Payment-processor stocks like Visa (V) look promising for 2018, but utilities and most consumer-product companies don't, Jim Cramer says.

"What do I love [and] what do I hate?" Cramer said during his latest monthly conference call with members of his Action Alerts PLUS club for investors. "I do not like these consumer-product companies, except for ones that have very good growth. ... Conversely, what's too low?
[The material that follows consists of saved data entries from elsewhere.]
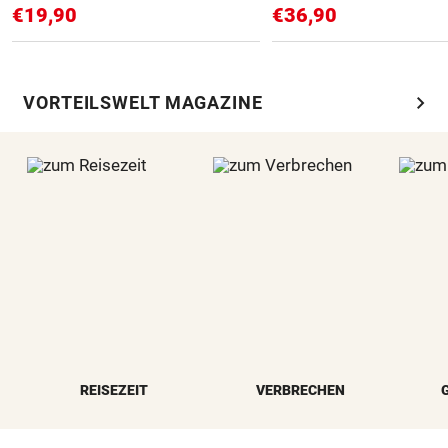
€19,90
€36,90
chevron_right
VORTEILSWELT MAGAZINE
REISEZEIT
VERBRECHEN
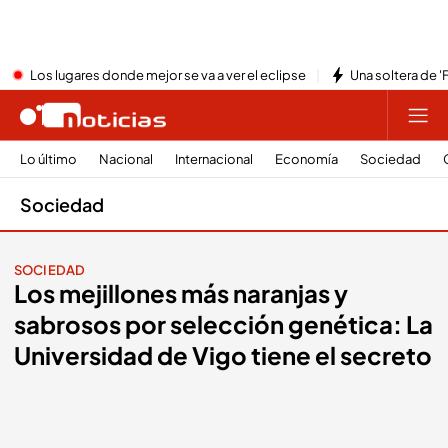
Los lugares donde mejor se va a ver el eclipse
Una soltera de '
Lo último
Nacional
Internacional
Economía
Sociedad
Sociedad
SOCIEDAD
Los mejillones más naranjas y
sabrosos por selección genética: La
Universidad de Vigo tiene el secreto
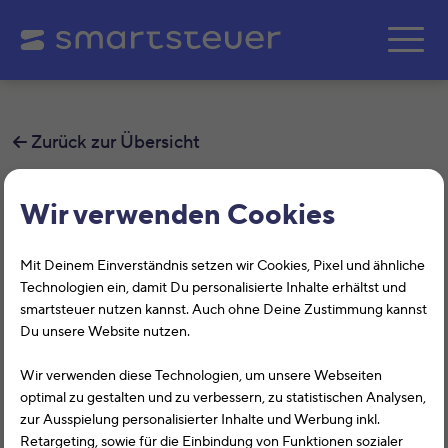
Zum Hauptinhalt springe
Zurück zur Übersicht
Was sind häufige Gründe für
Wir verwenden Cookies
Abweichungen im Bescheid bei
Mit Deinem Einverständnis setzen wir Cookies, Pixel und ähnliche
Einzelveranlagung von
Technologien ein, damit Du personalisierte Inhalte erhältst und
Ehegatten mit 50%-Regel?
smartsteuer nutzen kannst. Auch ohne Deine Zustimmung kannst
Du unsere Website nutzen.
Ein häufiger Grund für eine Abweichung bei
Wir verwenden diese Technologien, um unsere Webseiten
Einzelveranlagung von Ehegatten (getrennter
optimal zu gestalten und zu verbessern, zu statistischen Analysen,
Veranlagung) mit 50%iger Aufteilung ist:
zur Ausspielung personalisierter Inhalte und Werbung inkl.
Retargeting, sowie für die Einbindung von Funktionen sozialer
Manchmal teilt das Finanzamt lediglich die Kosten eines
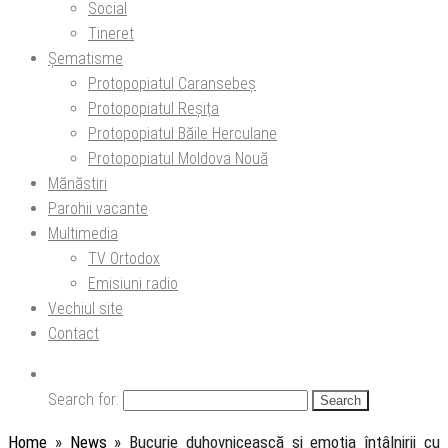
Social
Tineret
Șematisme
Protopopiatul Caransebeș
Protopopiatul Reșița
Protopopiatul Băile Herculane
Protopopiatul Moldova Nouă
Mănăstiri
Parohii vacante
Multimedia
TV Ortodox
Emisiuni radio
Vechiul site
Contact
Search for:
Home
»
News
»
Bucurie duhovnicească și emoția întâlnirii cu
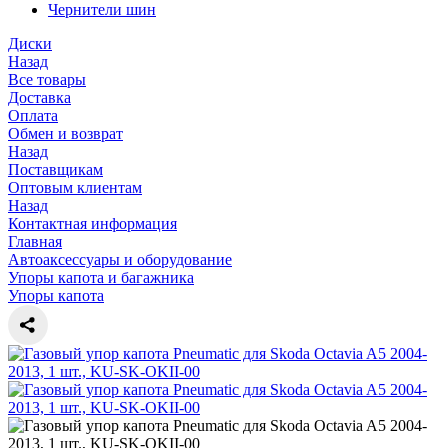
Чернители шин
Диски
Назад
Все товары
Доставка
Оплата
Обмен и возврат
Назад
Поставщикам
Оптовым клиентам
Назад
Контактная информация
Главная
Автоаксессуары и оборудование
Упоры капота и багажника
Упоры капота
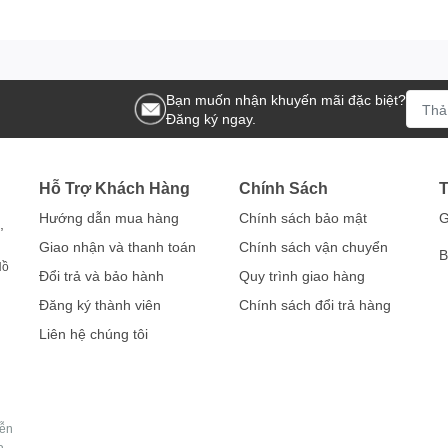
Bạn muốn nhận khuyến mãi đặc biệt?
Đăng ký ngay.
Hỗ Trợ Khách Hàng
Chính Sách
T
Hướng dẫn mua hàng
Chính sách bảo mật
G
,
Giao nhận và thanh toán
Chính sách vận chuyển
B
Hồ
Đổi trả và bảo hành
Quy trình giao hàng
Đăng ký thành viên
Chính sách đổi trả hàng
Liên hệ chúng tôi
yễn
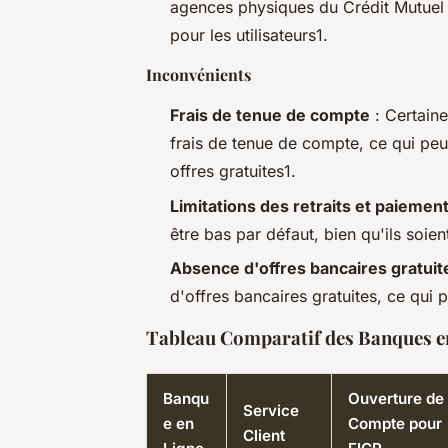
agences physiques du Crédit Mutuel e
pour les utilisateurs1.
Inconvénients
Frais de tenue de compte
: Certain
frais de tenue de compte, ce qui peu
offres gratuites1.
Limitations des retraits et paiemen
être bas par défaut, bien qu'ils soie
Absence d'offres bancaires gratuit
d'offres bancaires gratuites, ce qui p
Tableau Comparatif des Banques e
Banqu
Ouverture de
Service
e en
Compte pour
Client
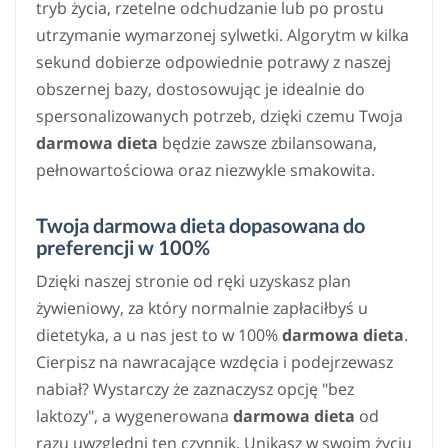
tryb życia, rzetelne odchudzanie lub po prostu
utrzymanie wymarzonej sylwetki. Algorytm w kilka
sekund dobierze odpowiednie potrawy z naszej
obszernej bazy, dostosowując je idealnie do
spersonalizowanych potrzeb, dzięki czemu Twoja
darmowa dieta
będzie zawsze zbilansowana,
pełnowartościowa oraz niezwykle smakowita.
Twoja darmowa dieta dopasowana do
preferencji w 100%
Dzięki naszej stronie od ręki uzyskasz plan
żywieniowy, za który normalnie zapłaciłbyś u
dietetyka, a u nas jest to w 100%
darmowa dieta
.
Cierpisz na nawracające wzdęcia i podejrzewasz
nabiał? Wystarczy że zaznaczysz opcję "bez
laktozy", a wygenerowana
darmowa dieta
od
razu uwzględni ten czynnik. Unikasz w swoim życiu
I think some of the payment processors."

Specifically, Cramer said:

Consumer Stocks Look Bad (Except for PepsiCo)

Cramer said his charitable trust owns PepsiCo (PEP) because "that's got the best growth in the industry and it's almost at its 52-week high.

"But the vast majority [of consumer-products companies] are in what we call 'the center of the store,' and I think that they should be sold," Cramer said. "I'm thinking about something like Kraft Heinz (KHC) , where a 3% yield really won't help you."

Forget Kraft Heinz, Cramer says.
Forget Kraft Heinz, Cramer says.

Still, the stockpicker said he might buy Procter & Gamble (PG) for his trust if the name pulls back enough.

Utilities Are Too Expensive

"I don't like utilities -- they moved up way too much," Cramer said. For example, he said that while American Electric Power Co. (AEP) has historically been his favorite name in the sector, it's currently trading at a lofty $77 a share or so.

"I cannot countenance buying that stock right there," Cramer said. "It just doesn't make sense to me."

Payment Processors Seem Cheap

On a positive note, Cramer said that some payment-processing firms look like bargains.

"I think that group had been loved, [but] now it's not as loved," he said. "I would take advantage of that."

For instance, Cramer thinks First Data Corp. (FDC) -- which his charitable trust owns -- "has come down way too much. I'm [also] kind interested in Visa pretty soon if it comes down more."